Nosso Blade Runner

Atualizado em 14 de fevereiro de 2013 às 13:35
Alan (de verde) em sua arrancada para deixar Pistorius para trás nos 200 metros rasos

Alan Fonteles é o cara. A arrancada milagrosa no final dos 200 metros rasos, quando venceu o campeão sul-africano Oscar Pistorius nos Jogos Paralímpicos de Londres, já entrou na antologia.”Ele veio do nada”, narrou, perplexo, o locutor da emissora inglesa que transmite os jogos. Comparativamente, foi como se alguém tivesse batido Bolt nas Olimpíadas. Fonteles teve de ouvir de Pistorius,seu ídolo e superfavorito, que estava trapaceando.

Reagiu com elegância. “Estou dentro das regras e não tenho que falar se estou pequeno ou grande.
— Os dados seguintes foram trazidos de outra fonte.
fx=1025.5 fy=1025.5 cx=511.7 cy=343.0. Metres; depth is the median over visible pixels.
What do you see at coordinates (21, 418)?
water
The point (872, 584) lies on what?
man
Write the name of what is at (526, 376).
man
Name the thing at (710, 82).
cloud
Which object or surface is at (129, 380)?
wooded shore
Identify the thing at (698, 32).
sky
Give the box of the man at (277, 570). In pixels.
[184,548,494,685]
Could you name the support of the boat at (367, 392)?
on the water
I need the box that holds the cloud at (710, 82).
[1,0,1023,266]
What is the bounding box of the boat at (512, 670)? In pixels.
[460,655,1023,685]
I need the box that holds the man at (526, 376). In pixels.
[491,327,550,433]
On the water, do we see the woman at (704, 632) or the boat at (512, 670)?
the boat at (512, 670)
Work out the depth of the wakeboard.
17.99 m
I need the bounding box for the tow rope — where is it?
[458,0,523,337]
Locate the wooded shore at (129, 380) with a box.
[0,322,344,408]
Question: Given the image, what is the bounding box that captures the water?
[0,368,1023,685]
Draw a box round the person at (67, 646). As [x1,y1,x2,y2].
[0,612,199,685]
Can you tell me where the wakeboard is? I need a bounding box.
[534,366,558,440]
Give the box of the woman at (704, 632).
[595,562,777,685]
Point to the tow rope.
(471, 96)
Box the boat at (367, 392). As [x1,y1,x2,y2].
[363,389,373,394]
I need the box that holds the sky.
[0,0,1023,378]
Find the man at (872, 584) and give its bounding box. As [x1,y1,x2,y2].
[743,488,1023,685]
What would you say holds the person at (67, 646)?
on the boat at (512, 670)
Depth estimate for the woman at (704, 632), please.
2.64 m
Não posso fazer nada, se teve uma pessoa que se incomodou com isso. Ele conhece as regras e essa polêmica é só dele”, disse, sobre a acusação do rival de que suas próteses eram grandes demais, o que lhe daria vantagem.O choro de Pistorius foi destituído de qualquer fundamento: nas eliminatórias, ele tinha feito um tempo melhor que o de Fonteles ao ganhar o ouro. Na final, Pistorius parecia comemorar já uma vitória folgada quando Fonteles simplesmente alçou voo. Fazia nove anos que Pistorius não perdia.
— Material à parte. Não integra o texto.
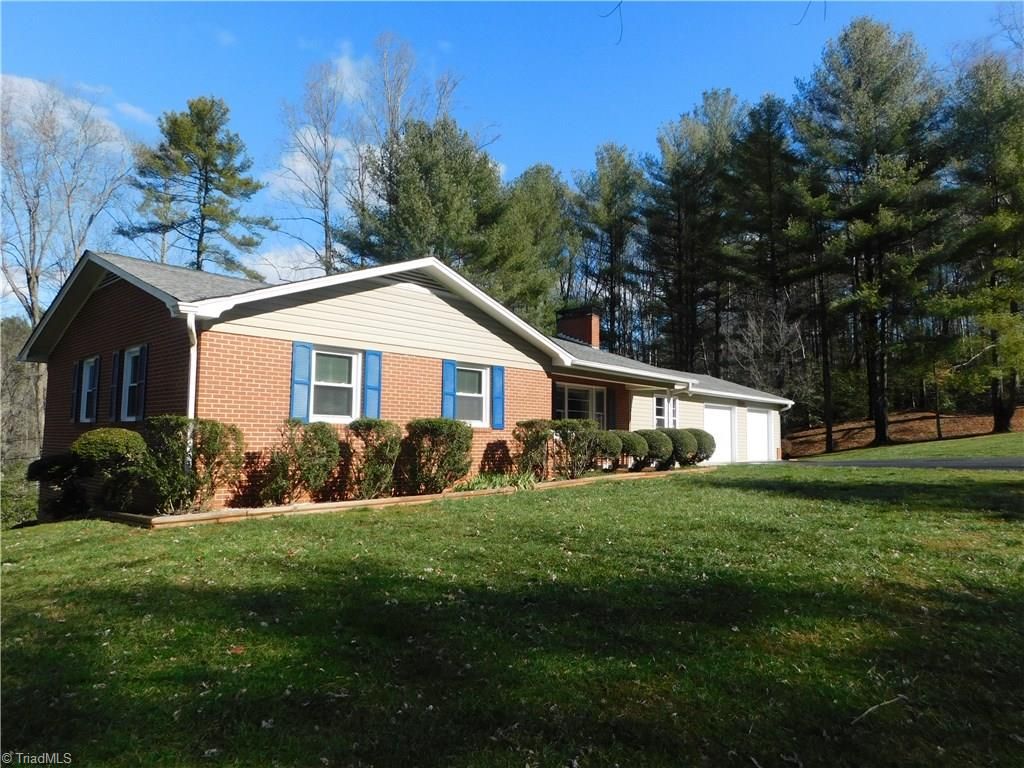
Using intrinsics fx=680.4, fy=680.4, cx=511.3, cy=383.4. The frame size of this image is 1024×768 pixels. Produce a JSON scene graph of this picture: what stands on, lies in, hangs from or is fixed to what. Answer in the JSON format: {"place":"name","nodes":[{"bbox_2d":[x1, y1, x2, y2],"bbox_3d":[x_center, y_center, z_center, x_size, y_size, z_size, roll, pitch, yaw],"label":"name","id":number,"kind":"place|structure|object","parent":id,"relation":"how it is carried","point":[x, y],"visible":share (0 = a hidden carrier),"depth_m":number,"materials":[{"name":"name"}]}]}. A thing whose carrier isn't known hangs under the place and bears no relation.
{"place":"outdoors","nodes":[
{"label":"outdoors","id":0,"kind":"place"},
{"bbox_2d":[0,73,143,153],"label":"cloud","id":1,"kind":"structure","parent":0,"point":[30,89],"materials":[{"name":"white"}]},
{"bbox_2d":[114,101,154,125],"label":"cloud","id":2,"kind":"structure","parent":0,"point":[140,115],"materials":[{"name":"white"}]},
{"bbox_2d":[240,243,327,284],"label":"cloud","id":3,"kind":"structure","parent":0,"point":[291,263],"materials":[{"name":"white"}]},
{"bbox_2d":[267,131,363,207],"label":"cloud","id":4,"kind":"structure","parent":0,"point":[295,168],"materials":[{"name":"white"}]},
{"bbox_2d":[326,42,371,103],"label":"cloud","id":5,"kind":"structure","parent":0,"point":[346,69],"materials":[{"name":"white"}]},
{"bbox_2d":[15,248,799,516],"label":"house","id":6,"kind":"structure","parent":0,"point":[359,304],"depth_m":11.72,"materials":[{"name":"red brick"}]},
{"bbox_2d":[69,358,81,422],"bbox_3d":[-7.984,0.112,12.500,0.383,1.123,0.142,-4,-7,45],"label":"shutter","id":7,"kind":"object","parent":6,"relation":"attached to","point":[75,373],"visible":0.65,"depth_m":12.37,"materials":[{"name":"blue wood"}]},
{"bbox_2d":[79,356,98,422],"bbox_3d":[-7.287,0.089,11.885,0.945,1.243,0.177,-4,-7,45],"label":"window","id":8,"kind":"structure","parent":6,"relation":"in","point":[87,386],"depth_m":12.02,"materials":[{"name":"glass"}]},
{"bbox_2d":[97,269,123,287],"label":"gable vent","id":9,"kind":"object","parent":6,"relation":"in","point":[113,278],"visible":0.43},
{"bbox_2d":[108,350,121,421],"bbox_3d":[-6.471,0.033,11.143,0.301,1.073,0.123,-4,-7,45],"label":"shutter","id":10,"kind":"object","parent":6,"relation":"attached to","point":[115,358],"visible":0.92,"depth_m":11.06,"materials":[{"name":"blue"}]},
{"bbox_2d":[120,346,141,419],"bbox_3d":[-5.923,-0.019,10.766,0.938,1.267,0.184,-4,-7,45],"label":"window","id":11,"kind":"structure","parent":6,"relation":"in","point":[132,356],"depth_m":10.95,"materials":[{"name":"glass"}]},
{"bbox_2d":[133,344,148,421],"bbox_3d":[-5.722,-0.007,10.519,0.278,1.118,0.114,-4,-7,45],"label":"shutter","id":12,"kind":"object","parent":6,"relation":"attached to","point":[138,407],"visible":0.95,"depth_m":10.43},
{"bbox_2d":[186,311,198,472],"bbox_3d":[-4.535,0.331,9.699,0.355,2.755,0.163,-4,-7,45],"label":"downspout","id":13,"kind":"object","parent":6,"relation":"attached to","point":[191,366],"visible":0.57,"depth_m":9.72,"materials":[{"name":"white metal"}]},
{"bbox_2d":[290,341,311,421],"bbox_3d":[-3.313,-0.035,10.677,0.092,1.202,0.319,-4,-7,45],"label":"shutter","id":14,"kind":"object","parent":6,"relation":"attached to","point":[304,362],"visible":0.9,"depth_m":10.64,"materials":[{"name":"blue plastic"}]},
{"bbox_2d":[309,347,360,422],"bbox_3d":[-2.940,0.017,11.124,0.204,1.393,1.004,-4,-7,45],"label":"window","id":15,"kind":"structure","parent":6,"relation":"in","point":[344,360],"depth_m":11.20,"materials":[{"name":"white glass"}]},
{"bbox_2d":[363,350,382,419],"bbox_3d":[-2.352,0.038,11.525,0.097,1.206,0.305,-4,-7,45],"label":"shutter","id":16,"kind":"object","parent":6,"relation":"attached to","point":[376,360],"visible":0.9,"depth_m":11.49,"materials":[{"name":"blue plastic"}]},
{"bbox_2d":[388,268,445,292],"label":"gable vent","id":17,"kind":"object","parent":6,"relation":"in","point":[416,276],"visible":0.43,"depth_m":12.49,"materials":[{"name":"metal"}]},
{"bbox_2d":[441,359,456,419],"bbox_3d":[-1.210,0.153,13.005,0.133,1.196,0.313,-4,-7,45],"label":"shutter","id":18,"kind":"object","parent":6,"relation":"attached to","point":[450,379],"visible":0.75,"depth_m":12.96,"materials":[{"name":"blue paint"}]},
{"bbox_2d":[455,363,489,426],"bbox_3d":[-0.885,0.189,13.246,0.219,1.350,1.048,-4,-7,45],"label":"window","id":19,"kind":"structure","parent":6,"relation":"in","point":[478,394],"depth_m":13.39,"materials":[{"name":"white glass"}]},
{"bbox_2d":[491,365,505,431],"bbox_3d":[-0.277,0.270,13.778,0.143,1.243,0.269,-4,-7,45],"label":"shutter","id":20,"kind":"object","parent":6,"relation":"attached to","point":[499,377],"visible":0.96,"depth_m":13.72,"materials":[{"name":"blue plastic"}]},
{"bbox_2d":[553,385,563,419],"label":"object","id":21,"kind":"object","parent":6,"relation":"attached to","point":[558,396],"visible":0.47,"depth_m":15.92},
{"bbox_2d":[557,307,600,347],"bbox_3d":[2.236,-1.208,22.520,1.110,2.268,0.871,-4,-7,45],"label":"chimney","id":22,"kind":"object","parent":6,"relation":"on","point":[581,328],"visible":0.68,"depth_m":22.22,"materials":[{"name":"red brick"}]},
{"bbox_2d":[556,383,608,426],"bbox_3d":[1.716,0.813,16.918,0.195,1.720,2.243,-4,-7,45],"label":"window","id":23,"kind":"structure","parent":6,"relation":"in","point":[567,390],"depth_m":17.00,"materials":[{"name":"glass"}]},
{"bbox_2d":[605,387,614,427],"bbox_3d":[2.547,0.645,17.618,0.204,1.251,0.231,-4,-7,45],"label":"shutter","id":24,"kind":"object","parent":6,"relation":"attached to","point":[607,422],"visible":0.78,"depth_m":17.54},
{"bbox_2d":[653,394,673,427],"bbox_3d":[4.021,0.845,18.023,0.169,1.265,0.915,-4,-7,45],"label":"window","id":25,"kind":"structure","parent":6,"relation":"in","point":[660,407],"depth_m":18.03,"materials":[{"name":"white glass"}]},
{"bbox_2d":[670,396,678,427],"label":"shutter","id":26,"kind":"structure","parent":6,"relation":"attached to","point":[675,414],"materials":[{"name":"white"}]},
{"bbox_2d":[703,404,734,463],"bbox_3d":[6.324,1.805,21.394,0.123,2.130,2.711,-4,-7,45],"label":"garage door","id":27,"kind":"structure","parent":6,"relation":"in","point":[728,431],"depth_m":21.45,"materials":[{"name":"white metal"}]},
{"bbox_2d":[745,409,773,461],"bbox_3d":[8.307,1.978,23.362,0.114,2.000,3.131,-4,-7,45],"label":"garage door","id":28,"kind":"structure","parent":6,"relation":"in","point":[753,429],"depth_m":23.29,"materials":[{"name":"white metal"}]},
{"bbox_2d":[0,0,1022,325],"label":"sky","id":29,"kind":"structure","parent":0,"point":[143,119],"materials":[{"name":"blue"}]},
{"bbox_2d":[0,459,1023,767],"label":"lawn","id":30,"kind":"structure","parent":0,"point":[378,532],"materials":[{"name":"green plant"}]},
{"bbox_2d":[0,466,39,527],"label":"shrub","id":31,"kind":"object","parent":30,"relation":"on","point":[18,515],"visible":0.6,"depth_m":13.59,"materials":[{"name":"green plant"}]},
{"bbox_2d":[27,454,89,518],"bbox_3d":[-6.873,1.604,10.528,1.077,1.073,1.027,-4,-7,45],"label":"shrub","id":32,"kind":"object","parent":30,"relation":"on","point":[51,465],"visible":0.76,"depth_m":10.28,"materials":[{"name":"green plant"}]},
{"bbox_2d":[70,427,147,512],"bbox_3d":[-5.672,1.273,9.661,1.110,1.224,1.072,-4,-7,45],"label":"shrub","id":33,"kind":"object","parent":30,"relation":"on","point":[107,448],"visible":0.88,"depth_m":9.38,"materials":[{"name":"green plant"}]},
{"bbox_2d":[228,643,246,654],"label":"fallen leaf","id":34,"kind":"object","parent":30,"relation":"on","point":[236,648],"visible":0.93,"depth_m":4.24,"materials":[{"name":"brown"}]},
{"bbox_2d":[100,465,712,527],"bbox_3d":[-0.463,2.157,13.143,2.353,0.356,13.371,-4,-7,45],"label":"garden bed","id":35,"kind":"object","parent":30,"relation":"on","point":[272,510],"visible":0.36,"depth_m":9.88,"materials":[{"name":"brown"}]},
{"bbox_2d":[142,416,242,513],"bbox_3d":[-4.483,1.126,9.387,1.269,1.369,1.395,-4,-7,45],"label":"shrub","id":36,"kind":"object","parent":35,"relation":"in","point":[177,420],"visible":0.94,"depth_m":9.12,"materials":[{"name":"green plant"}]},
{"bbox_2d":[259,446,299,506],"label":"shrub","id":37,"kind":"object","parent":35,"relation":"in","point":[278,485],"visible":0.89,"depth_m":9.84,"materials":[{"name":"green plant"}]},
{"bbox_2d":[263,418,341,503],"bbox_3d":[-3.105,1.183,10.183,1.133,1.282,1.186,-4,-7,45],"label":"shrub","id":38,"kind":"object","parent":35,"relation":"in","point":[325,444],"visible":0.99,"depth_m":9.97,"materials":[{"name":"green plant"}]},
{"bbox_2d":[345,417,401,499],"bbox_3d":[-2.200,1.202,10.788,1.057,1.315,1.048,-4,-7,45],"label":"shrub","id":39,"kind":"object","parent":35,"relation":"in","point":[367,424],"visible":0.98,"depth_m":10.54,"materials":[{"name":"green plant"}]},
{"bbox_2d":[400,417,471,493],"bbox_3d":[-1.310,1.241,11.698,1.320,1.299,1.361,-4,-7,45],"label":"shrub","id":40,"kind":"object","parent":35,"relation":"in","point":[439,431],"visible":0.98,"depth_m":11.36,"materials":[{"name":"green plant"}]},
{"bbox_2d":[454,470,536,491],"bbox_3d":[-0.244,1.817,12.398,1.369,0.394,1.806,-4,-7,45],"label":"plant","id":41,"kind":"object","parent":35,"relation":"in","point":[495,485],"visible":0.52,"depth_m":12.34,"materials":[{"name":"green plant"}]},
{"bbox_2d":[513,419,554,479],"bbox_3d":[0.512,1.368,13.703,1.018,1.293,1.064,-4,-7,45],"label":"shrub","id":42,"kind":"object","parent":35,"relation":"in","point":[537,433],"visible":0.94,"depth_m":13.47,"materials":[{"name":"green plant"}]},
{"bbox_2d":[551,418,599,478],"bbox_3d":[1.328,1.389,14.345,1.197,1.295,1.244,-4,-7,45],"label":"shrub","id":43,"kind":"object","parent":35,"relation":"in","point":[581,439],"visible":0.92,"depth_m":14.09,"materials":[{"name":"green plant"}]},
{"bbox_2d":[592,430,624,471],"bbox_3d":[2.127,1.585,15.690,0.987,0.993,1.019,-4,-7,45],"label":"shrub","id":44,"kind":"object","parent":35,"relation":"in","point":[613,448],"visible":0.78,"depth_m":15.38,"materials":[{"name":"green plant"}]},
{"bbox_2d":[617,430,649,470],"bbox_3d":[2.835,1.628,16.316,1.009,0.978,1.044,-4,-7,45],"label":"shrub","id":45,"kind":"object","parent":35,"relation":"in","point":[639,450],"visible":0.75,"depth_m":15.99,"materials":[{"name":"green plant"}]},
{"bbox_2d":[638,429,673,469],"bbox_3d":[3.490,1.658,16.873,1.072,1.012,1.087,-4,-7,45],"label":"shrub","id":46,"kind":"object","parent":35,"relation":"in","point":[656,435],"visible":0.77,"depth_m":16.53,"materials":[{"name":"green plant"}]},
{"bbox_2d":[666,428,699,466],"bbox_3d":[4.266,1.701,17.638,1.132,1.049,1.153,-4,-7,45],"label":"shrub","id":47,"kind":"object","parent":35,"relation":"in","point":[681,435],"visible":0.73,"depth_m":17.27,"materials":[{"name":"green plant"}]},
{"bbox_2d":[686,428,716,464],"bbox_3d":[5.108,1.798,19.024,1.195,1.079,1.177,-4,-7,45],"label":"shrub","id":48,"kind":"object","parent":35,"relation":"in","point":[707,457],"visible":0.64,"depth_m":18.61,"materials":[{"name":"green plant"}]},
{"bbox_2d":[851,694,907,723],"bbox_3d":[1.827,1.634,3.423,0.500,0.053,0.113,2,-5,-25],"label":"stick","id":49,"kind":"object","parent":30,"relation":"on","point":[866,713],"visible":0.96,"depth_m":3.44,"materials":[{"name":"wood"}]},
{"bbox_2d":[599,0,623,44],"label":"tree branch","id":50,"kind":"object","parent":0,"point":[620,3],"visible":0.98,"depth_m":8.73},
{"bbox_2d":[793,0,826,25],"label":"bare branch","id":51,"kind":"object","parent":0,"point":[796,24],"visible":0.98,"depth_m":8.46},
{"bbox_2d":[775,456,1023,469],"label":"driveway","id":52,"kind":"structure","parent":0,"point":[893,463],"materials":[{"name":"grey asphalt"}]},
{"bbox_2d":[782,407,1023,457],"label":"ground","id":53,"kind":"structure","parent":0,"point":[976,429],"materials":[{"name":"brown soil"}]},
{"bbox_2d":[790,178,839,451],"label":"pine tree","id":54,"kind":"object","parent":53,"relation":"on","point":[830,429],"visible":0.88,"depth_m":31.74,"materials":[{"name":"green plant"}]},
{"bbox_2d":[793,17,952,452],"bbox_3d":[15.851,-6.133,30.118,7.249,18.962,7.155,-3,-5,31],"label":"pine tree","id":55,"kind":"object","parent":53,"relation":"on","point":[880,196],"visible":0.99,"depth_m":29.07,"materials":[{"name":"green plant"}]},
{"bbox_2d":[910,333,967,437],"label":"small tree","id":56,"kind":"object","parent":53,"relation":"on","point":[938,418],"visible":0.97,"depth_m":29.38,"materials":[{"name":"plant"}]},
{"bbox_2d":[935,51,1023,433],"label":"pine tree","id":57,"kind":"object","parent":53,"relation":"on","point":[995,181],"visible":0.98,"depth_m":28.10,"materials":[{"name":"green plant"}]},
{"label":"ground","id":58,"kind":"structure","parent":0},
{"bbox_2d":[0,316,42,466],"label":"tree","id":59,"kind":"object","parent":58,"relation":"on","point":[18,334],"visible":0.54,"depth_m":29.66,"materials":[{"name":"brown plant"}]},
{"bbox_2d":[0,76,138,456],"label":"bare tree","id":60,"kind":"object","parent":58,"relation":"on","point":[75,244],"visible":0.9,"depth_m":29.11,"materials":[{"name":"plant"}]},
{"bbox_2d":[125,97,269,275],"bbox_3d":[-15.897,-4.902,34.145,7.113,18.765,6.991,-1,-5,15],"label":"pine tree","id":61,"kind":"object","parent":58,"relation":"on","point":[206,179],"visible":0.86,"depth_m":33.62,"materials":[{"name":"plant"}]},
{"bbox_2d":[277,51,353,280],"bbox_3d":[-9.937,-7.487,35.525,5.572,19.323,5.715,-1,-5,14],"label":"bare tree","id":62,"kind":"object","parent":58,"relation":"on","point":[325,205],"visible":0.8,"depth_m":35.53,"materials":[{"name":"plant"}]},
{"bbox_2d":[351,36,462,258],"bbox_3d":[-6.167,-8.347,37.192,7.799,21.176,7.770,-4,-7,45],"label":"bare tree","id":63,"kind":"object","parent":58,"relation":"on","point":[391,123],"visible":0.66,"depth_m":36.55,"materials":[{"name":"plant"}]},
{"bbox_2d":[345,115,507,281],"bbox_3d":[-3.856,-4.712,33.034,8.296,15.763,8.154,-3,-6,32],"label":"pine tree","id":64,"kind":"object","parent":58,"relation":"on","point":[399,205],"visible":0.73,"depth_m":31.52,"materials":[{"name":"green plant"}]},
{"bbox_2d":[488,162,575,330],"bbox_3d":[0.819,-4.437,39.866,7.646,16.499,7.619,-4,-7,45],"label":"pine tree","id":65,"kind":"object","parent":58,"relation":"on","point":[541,218],"visible":0.68,"depth_m":38.43,"materials":[{"name":"green plant"}]},
{"bbox_2d":[572,144,644,351],"label":"pine tree","id":66,"kind":"object","parent":58,"relation":"on","point":[611,246],"visible":0.9,"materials":[{"name":"green plant"}]},
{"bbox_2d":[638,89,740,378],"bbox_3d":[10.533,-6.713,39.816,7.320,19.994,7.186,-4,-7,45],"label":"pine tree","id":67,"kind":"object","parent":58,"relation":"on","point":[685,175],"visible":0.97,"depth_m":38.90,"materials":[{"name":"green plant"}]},
{"bbox_2d":[722,92,804,388],"bbox_3d":[14.412,-6.458,38.402,6.051,19.309,6.021,-4,-7,45],"label":"pine tree","id":68,"kind":"object","parent":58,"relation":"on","point":[770,181],"visible":0.9,"depth_m":37.58,"materials":[{"name":"green plant"}]},
{"bbox_2d":[723,299,805,398],"bbox_3d":[12.691,-0.596,34.100,4.370,7.529,4.533,0,-5,-3],"label":"bare tree","id":69,"kind":"object","parent":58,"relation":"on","point":[753,328],"visible":0.8,"depth_m":33.89,"materials":[{"name":"plant"}]},
{"bbox_2d":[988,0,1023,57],"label":"bare tree","id":70,"kind":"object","parent":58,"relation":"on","point":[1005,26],"visible":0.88,"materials":[{"name":"brown wood"}]}
]}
A organização dos jogos se apressou em confirmar que Fonteles não fez nada que contrariasse as normas. Fonteles, paraense de 19 anos, teve septicemia quando bebê,depois de um problema no intestino. Foi entregue à mãe aos 21 dias com as pernas amputadas abaixo do joelho. Seus amigos de infância gostavam de correr, e acabaram convencendo sua mãe a procurar um técnico de atletismo para ele.

Fonteles acabou conseguindo treinamento graças a um programa social do governo do Pará. Correu com próteses de madeira dos oito aos treze anos. Ouvida pela BBC do Brasil, sua primeira treinadora, Suzete Montalvão, lembrou que no no início as pernas do garoto sangravam com frequência depois do treino. As coisas melhoraram quando, aos 13 anos, ele conseguiu próteses modernas e competitivas, as chamadas lâminas.

Aos 15 anos ele estreou numa Paralimpíada, em Pequim. Foi sétimo nos 200 metros e prata no revezamento de 4×100. A medalha o tornou um astro local em Belém, onde vive com a família — pai, mãe e uma irmãzinha que, numa entrevista, o definiu como o ‘homem mais bonito do mundo’.
Pistorius e Fonteles voltarão a se enfrentar na disputa dos 100 metros rasos.O menino humilde do Pará entrou desconhecido no Estádio Olímpico de Londres nos 100 metros. Os holofotes estavam concentrados na superestrela Pistorius, o único caso de atleta na história a disputar Olimpíadas e Paralimpíadas. Agora, Fonteles retornará ao Estádio Olímpico como uma celebridade atlética, o autor da até há pouco inimaginável façanha de deixar para trás, surgindo do “nada”, o mítico Pistorius.